*** Material shown Section Begins ***

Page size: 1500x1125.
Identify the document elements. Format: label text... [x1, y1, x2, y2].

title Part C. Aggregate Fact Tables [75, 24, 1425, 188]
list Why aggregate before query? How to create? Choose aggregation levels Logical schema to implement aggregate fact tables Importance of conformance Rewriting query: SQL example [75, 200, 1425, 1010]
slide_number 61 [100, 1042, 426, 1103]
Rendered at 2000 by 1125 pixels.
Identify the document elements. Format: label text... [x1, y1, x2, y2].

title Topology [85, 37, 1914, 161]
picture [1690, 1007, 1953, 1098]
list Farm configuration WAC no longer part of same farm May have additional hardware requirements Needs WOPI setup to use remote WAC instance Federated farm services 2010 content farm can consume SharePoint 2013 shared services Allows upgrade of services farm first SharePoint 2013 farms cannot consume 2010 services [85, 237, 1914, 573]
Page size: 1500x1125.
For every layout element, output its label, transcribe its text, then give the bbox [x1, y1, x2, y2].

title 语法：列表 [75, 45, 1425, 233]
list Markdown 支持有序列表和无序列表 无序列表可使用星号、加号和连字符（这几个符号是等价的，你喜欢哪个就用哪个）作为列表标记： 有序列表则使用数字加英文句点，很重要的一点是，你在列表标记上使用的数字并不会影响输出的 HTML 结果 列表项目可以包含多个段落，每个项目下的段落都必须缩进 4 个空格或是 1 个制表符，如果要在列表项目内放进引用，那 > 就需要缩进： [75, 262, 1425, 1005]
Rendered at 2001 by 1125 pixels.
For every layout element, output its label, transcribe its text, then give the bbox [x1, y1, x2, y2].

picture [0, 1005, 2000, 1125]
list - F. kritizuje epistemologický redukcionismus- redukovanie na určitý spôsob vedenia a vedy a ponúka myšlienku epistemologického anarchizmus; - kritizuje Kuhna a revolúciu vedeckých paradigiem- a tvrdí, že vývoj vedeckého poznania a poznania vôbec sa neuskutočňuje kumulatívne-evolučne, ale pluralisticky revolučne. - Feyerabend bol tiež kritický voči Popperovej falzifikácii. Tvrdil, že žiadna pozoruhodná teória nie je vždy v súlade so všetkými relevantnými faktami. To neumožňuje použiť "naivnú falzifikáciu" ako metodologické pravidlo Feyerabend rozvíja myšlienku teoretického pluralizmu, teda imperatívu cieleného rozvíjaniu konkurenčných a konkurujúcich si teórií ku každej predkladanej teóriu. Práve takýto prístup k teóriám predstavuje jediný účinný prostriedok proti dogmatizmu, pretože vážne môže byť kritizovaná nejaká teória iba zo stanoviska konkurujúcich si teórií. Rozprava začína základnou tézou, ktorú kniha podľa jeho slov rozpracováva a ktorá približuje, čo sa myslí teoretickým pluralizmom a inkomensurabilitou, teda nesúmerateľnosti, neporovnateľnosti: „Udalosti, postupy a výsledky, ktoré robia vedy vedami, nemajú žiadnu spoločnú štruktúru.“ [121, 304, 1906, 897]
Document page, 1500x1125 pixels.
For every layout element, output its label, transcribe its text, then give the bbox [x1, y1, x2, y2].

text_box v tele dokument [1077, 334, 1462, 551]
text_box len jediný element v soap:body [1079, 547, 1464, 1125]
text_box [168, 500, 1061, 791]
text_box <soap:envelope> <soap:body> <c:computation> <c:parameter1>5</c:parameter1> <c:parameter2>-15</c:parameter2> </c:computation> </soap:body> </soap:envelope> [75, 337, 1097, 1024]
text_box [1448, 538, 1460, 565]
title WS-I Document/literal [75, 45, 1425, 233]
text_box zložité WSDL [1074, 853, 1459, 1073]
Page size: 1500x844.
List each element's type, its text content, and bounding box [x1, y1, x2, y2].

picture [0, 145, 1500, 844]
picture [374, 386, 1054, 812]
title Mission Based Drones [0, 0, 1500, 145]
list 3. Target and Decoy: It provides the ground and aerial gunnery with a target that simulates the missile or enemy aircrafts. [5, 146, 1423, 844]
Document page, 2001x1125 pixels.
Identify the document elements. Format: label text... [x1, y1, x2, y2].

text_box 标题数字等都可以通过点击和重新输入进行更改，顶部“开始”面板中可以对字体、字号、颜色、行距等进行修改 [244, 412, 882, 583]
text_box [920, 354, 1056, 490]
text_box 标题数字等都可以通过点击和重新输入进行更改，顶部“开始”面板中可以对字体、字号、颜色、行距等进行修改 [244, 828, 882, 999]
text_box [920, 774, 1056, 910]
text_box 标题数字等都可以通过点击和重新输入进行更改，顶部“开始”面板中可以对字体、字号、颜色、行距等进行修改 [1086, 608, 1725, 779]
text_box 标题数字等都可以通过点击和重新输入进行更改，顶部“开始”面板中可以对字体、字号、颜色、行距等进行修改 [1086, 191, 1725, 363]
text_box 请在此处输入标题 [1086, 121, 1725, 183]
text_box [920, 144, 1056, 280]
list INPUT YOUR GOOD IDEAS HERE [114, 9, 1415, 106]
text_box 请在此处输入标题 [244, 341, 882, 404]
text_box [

*** Material shown Section Ends ***

** Exercise details **
An exact copy of all the records above is needed.

** Result of the task **
Page size: 1500x1125.
Identify the document elements. Format: label text... [x1, y1, x2, y2].

title Part C. Aggregate Fact Tables [75, 24, 1425, 188]
list Why aggregate before query? How to create? Choose aggregation levels Logical schema to implement aggregate fact tables Importance of conformance Rewriting query: SQL example [75, 200, 1425, 1010]
slide_number 61 [100, 1042, 426, 1103]
Rendered at 2000 by 1125 pixels.
Identify the document elements. Format: label text... [x1, y1, x2, y2].

title Topology [85, 37, 1914, 161]
picture [1690, 1007, 1953, 1098]
list Farm configuration WAC no longer part of same farm May have additional hardware requirements Needs WOPI setup to use remote WAC instance Federated farm services 2010 content farm can consume SharePoint 2013 shared services Allows upgrade of services farm first SharePoint 2013 farms cannot consume 2010 services [85, 237, 1914, 573]
Page size: 1500x1125.
For every layout element, output its label, transcribe its text, then give the bbox [x1, y1, x2, y2].

title 语法：列表 [75, 45, 1425, 233]
list Markdown 支持有序列表和无序列表 无序列表可使用星号、加号和连字符（这几个符号是等价的，你喜欢哪个就用哪个）作为列表标记： 有序列表则使用数字加英文句点，很重要的一点是，你在列表标记上使用的数字并不会影响输出的 HTML 结果 列表项目可以包含多个段落，每个项目下的段落都必须缩进 4 个空格或是 1 个制表符，如果要在列表项目内放进引用，那 > 就需要缩进： [75, 262, 1425, 1005]
Rendered at 2001 by 1125 pixels.
For every layout element, output its label, transcribe its text, then give the bbox [x1, y1, x2, y2].

picture [0, 1005, 2000, 1125]
list - F. kritizuje epistemologický redukcionismus- redukovanie na určitý spôsob vedenia a vedy a ponúka myšlienku epistemologického anarchizmus; - kritizuje Kuhna a revolúciu vedeckých paradigiem- a tvrdí, že vývoj vedeckého poznania a poznania vôbec sa neuskutočňuje kumulatívne-evolučne, ale pluralisticky revolučne. - Feyerabend bol tiež kritický voči Popperovej falzifikácii. Tvrdil, že žiadna pozoruhodná teória nie je vždy v súlade so všetkými relevantnými faktami. To neumožňuje použiť "naivnú falzifikáciu" ako metodologické pravidlo Feyerabend rozvíja myšlienku teoretického pluralizmu, teda imperatívu cieleného rozvíjaniu konkurenčných a konkurujúcich si teórií ku každej predkladanej teóriu. Práve takýto prístup k teóriám predstavuje jediný účinný prostriedok proti dogmatizmu, pretože vážne môže byť kritizovaná nejaká teória iba zo stanoviska konkurujúcich si teórií. Rozprava začína základnou tézou, ktorú kniha podľa jeho slov rozpracováva a ktorá približuje, čo sa myslí teoretickým pluralizmom a inkomensurabilitou, teda nesúmerateľnosti, neporovnateľnosti: „Udalosti, postupy a výsledky, ktoré robia vedy vedami, nemajú žiadnu spoločnú štruktúru.“ [121, 304, 1906, 897]
Document page, 1500x1125 pixels.
For every layout element, output its label, transcribe its text, then give the bbox [x1, y1, x2, y2].

text_box v tele dokument [1077, 334, 1462, 551]
text_box len jediný element v soap:body [1079, 547, 1464, 1125]
text_box [168, 500, 1061, 791]
text_box <soap:envelope> <soap:body> <c:computation> <c:parameter1>5</c:parameter1> <c:parameter2>-15</c:parameter2> </c:computation> </soap:body> </soap:envelope> [75, 337, 1097, 1024]
text_box [1448, 538, 1460, 565]
title WS-I Document/literal [75, 45, 1425, 233]
text_box zložité WSDL [1074, 853, 1459, 1073]
Page size: 1500x844.
List each element's type, its text content, and bounding box [x1, y1, x2, y2].

picture [0, 145, 1500, 844]
picture [374, 386, 1054, 812]
title Mission Based Drones [0, 0, 1500, 145]
list 3. Target and Decoy: It provides the ground and aerial gunnery with a target that simulates the missile or enemy aircrafts. [5, 146, 1423, 844]
Document page, 2001x1125 pixels.
Identify the document elements. Format: label text... [x1, y1, x2, y2].

text_box 标题数字等都可以通过点击和重新输入进行更改，顶部“开始”面板中可以对字体、字号、颜色、行距等进行修改 [244, 412, 882, 583]
text_box [920, 354, 1056, 490]
text_box 标题数字等都可以通过点击和重新输入进行更改，顶部“开始”面板中可以对字体、字号、颜色、行距等进行修改 [244, 828, 882, 999]
text_box [920, 774, 1056, 910]
text_box 标题数字等都可以通过点击和重新输入进行更改，顶部“开始”面板中可以对字体、字号、颜色、行距等进行修改 [1086, 608, 1725, 779]
text_box 标题数字等都可以通过点击和重新输入进行更改，顶部“开始”面板中可以对字体、字号、颜色、行距等进行修改 [1086, 191, 1725, 363]
text_box 请在此处输入标题 [1086, 121, 1725, 183]
text_box [920, 144, 1056, 280]
list INPUT YOUR GOOD IDEAS HERE [114, 9, 1415, 106]
text_box 请在此处输入标题 [244, 341, 882, 404]
text_box [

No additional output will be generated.